Python encode understanding

Source: Internet
Author: User

Basic knowledge

The computer can handle only 0 and 12 digits, so all data (text, images) must become numbers 0 and 1.

ASCII encoding

The computer was invented by the Americans, so only 127 characters were written into the computer, the common Arabic numerals, the letter case, and the symbols on the keyboard. This is known as ASCII encoding. For example, the ASCII encoding of A is 65,65 and then converted to 01000001, which is what the computer handles.

Each country's own code

China has developed a GB2312 encoding, compatible with ASCII encoding, then assume that 61,62,63 in GB2312 encoding corresponding to the MU class network three words, in the ASCII code table corresponds to A,b,c, in Shift_JIS (Japan's Code) corresponds to ハロー, So Chinese text with GB2312 encoding, stored in the computer for a string of 01 numbers, the Japanese use Shift_JIS decoding, read all is a string to read the Japanese garbled, and even can not parse the binary code.

Unicode encoding

Later, Unicode encoding, which summarizes almost all of the world's languages, uses the same encoding, so that everyone uses the same encoding to encode, decode, and eventually get the correct text.

UTF-8 encoding

However, because Unicode encoding is encoded using 16 digits, it is too resource-intensive, so there is the UTF-8 encoding, which uses 8 digits to store it, and the Chinese uses two 8-bit encoding to store it. Greatly avoids the wasted space

Text storage in the computer

So the text in Notepad (such as Chinese), encoded using Unicode, is encoded as UTF-8 when stored on the computer, and when we open it, it is converted from UTF-8 encoding to Unicode encoding and then to the encoding of the respective country from the Unicode encoding

Transmission of text between networks

After the Unicode data on the server is read out, it is converted to UTF-8 encoding (bandwidth saving), transmitted to the browser,

Python3

Python3 strings use Unicode encoding by default, so Python3 supports multiple languages;

The Unicode representation of STR through encode () can be encoded as a specified bytes

If bytes uses ASCII encoding, characters that are not present in the ASCII code table will be #表示 with \x#, which is decoded with ' \x## '. Decode (' corresponding code ').

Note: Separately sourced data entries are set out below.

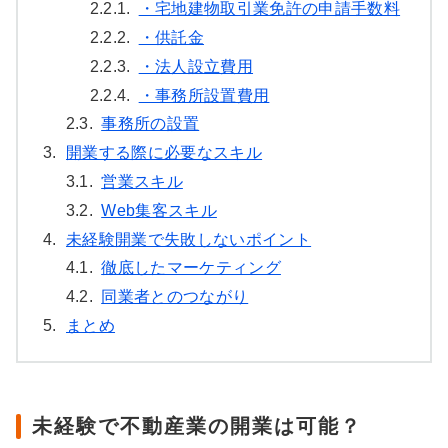
2.2.1.
・宅地建物取引業免許の申請手数料
2.2.2.
・供託金
2.2.3.
・法人設立費用
2.2.4.
・事務所設置費用
2.3.
事務所の設置
3.
開業する際に必要なスキル
3.1.
営業スキル
3.2.
Web集客スキル
4.
未経験開業で失敗しないポイント
4.1.
徹底したマーケティング
4.2.
同業者とのつながり
5.
まとめ
未経験で不動産業の開業は可能？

>>>ImportChardet>>> str='China a'#utf-8 Encoding>>> Str.encode ('Utf-8') b'\xe4\xb8\xad\xe5\x9b\xbda'>>> Chardet.detect (Str.encode ('Utf-8')){'encoding':'Utf-8','confidence': 0.7525,'language':"'}>>> Str.encode ('Utf-8'). Decode ('GBK') Traceback (most recent): File"<stdin>", Line 1,inch<module>Unicodedecodeerror:'GBK'Codec can'T decode byte 0xad in position 2:illegal multibyte sequence>>> Str.encode ('Utf-8'). Decode ('Utf-8')'China a'#GB2312/GBK Encoding>>> Str.encode ('gb2312') b'\XD6\XD0\XB9\XFAA'>>> Str.encode ('GBK') b'\XD6\XD0\XB9\XFAA'>>> Chardet.detect ('China I love you ah ah ah ah ah haha haha ah haha haha'. Encode ('gb2312')){'encoding':'IBM855','confidence': 0.3697632002333717,'language':'Russian'}>>> Chardet.detect (Str.encode ('GBK')){'encoding':'IBM855','confidence': 0.6143757788492946,'language':'Russian'}#chardet recognition is correct only if the text has a certain length and a certain degree of complexity>>> Chardet.detect ('China I love you ah ah ah ah oh haha haha i'm a little bird'. Encode ('gb2312')){'encoding':'GB2312','confidence': 0.7142857142857143,'language':'Chinese'}>>> Str.encode ('GBK'). Decode ('IBM855')'Ол╣щa'>>> Str.encode ('GBK'). Decode ('Utf-8') Traceback (most recent): File"<stdin>", Line 1,inch<module>Unicodedecodeerror:'Utf-8'Codec can'T decode byte 0xd6 in position 0:invalid continuation byte>>> Str.encode ('GBK'). Decode ('GBK')'China a'

Python encode understanding

Contact Us

The content source of this page is from Internet, which doesn't represent Alibaba Cloud's opinion; products and services mentioned on that page don't have any relationship with Alibaba Cloud. If the content of the page makes you feel confusing, please write us an email, we will handle the problem within 5 days after receiving your email.

If you find any instances of plagiarism from the community, please send an email to: info-contact@alibabacloud.com and provide relevant evidence. A staff member will contact you within 5 working days.

A Free Trial That Lets You Build Big!

Start building with 50+ products and up to 12 months usage for Elastic Compute Service

  • Sales Support

    1 on 1 presale consultation

  • After-Sales Support

    24/7 Technical Support 6 Free Tickets per Quarter Faster Response

  • Alibaba Cloud offers highly flexible support services tailored to meet your exact needs.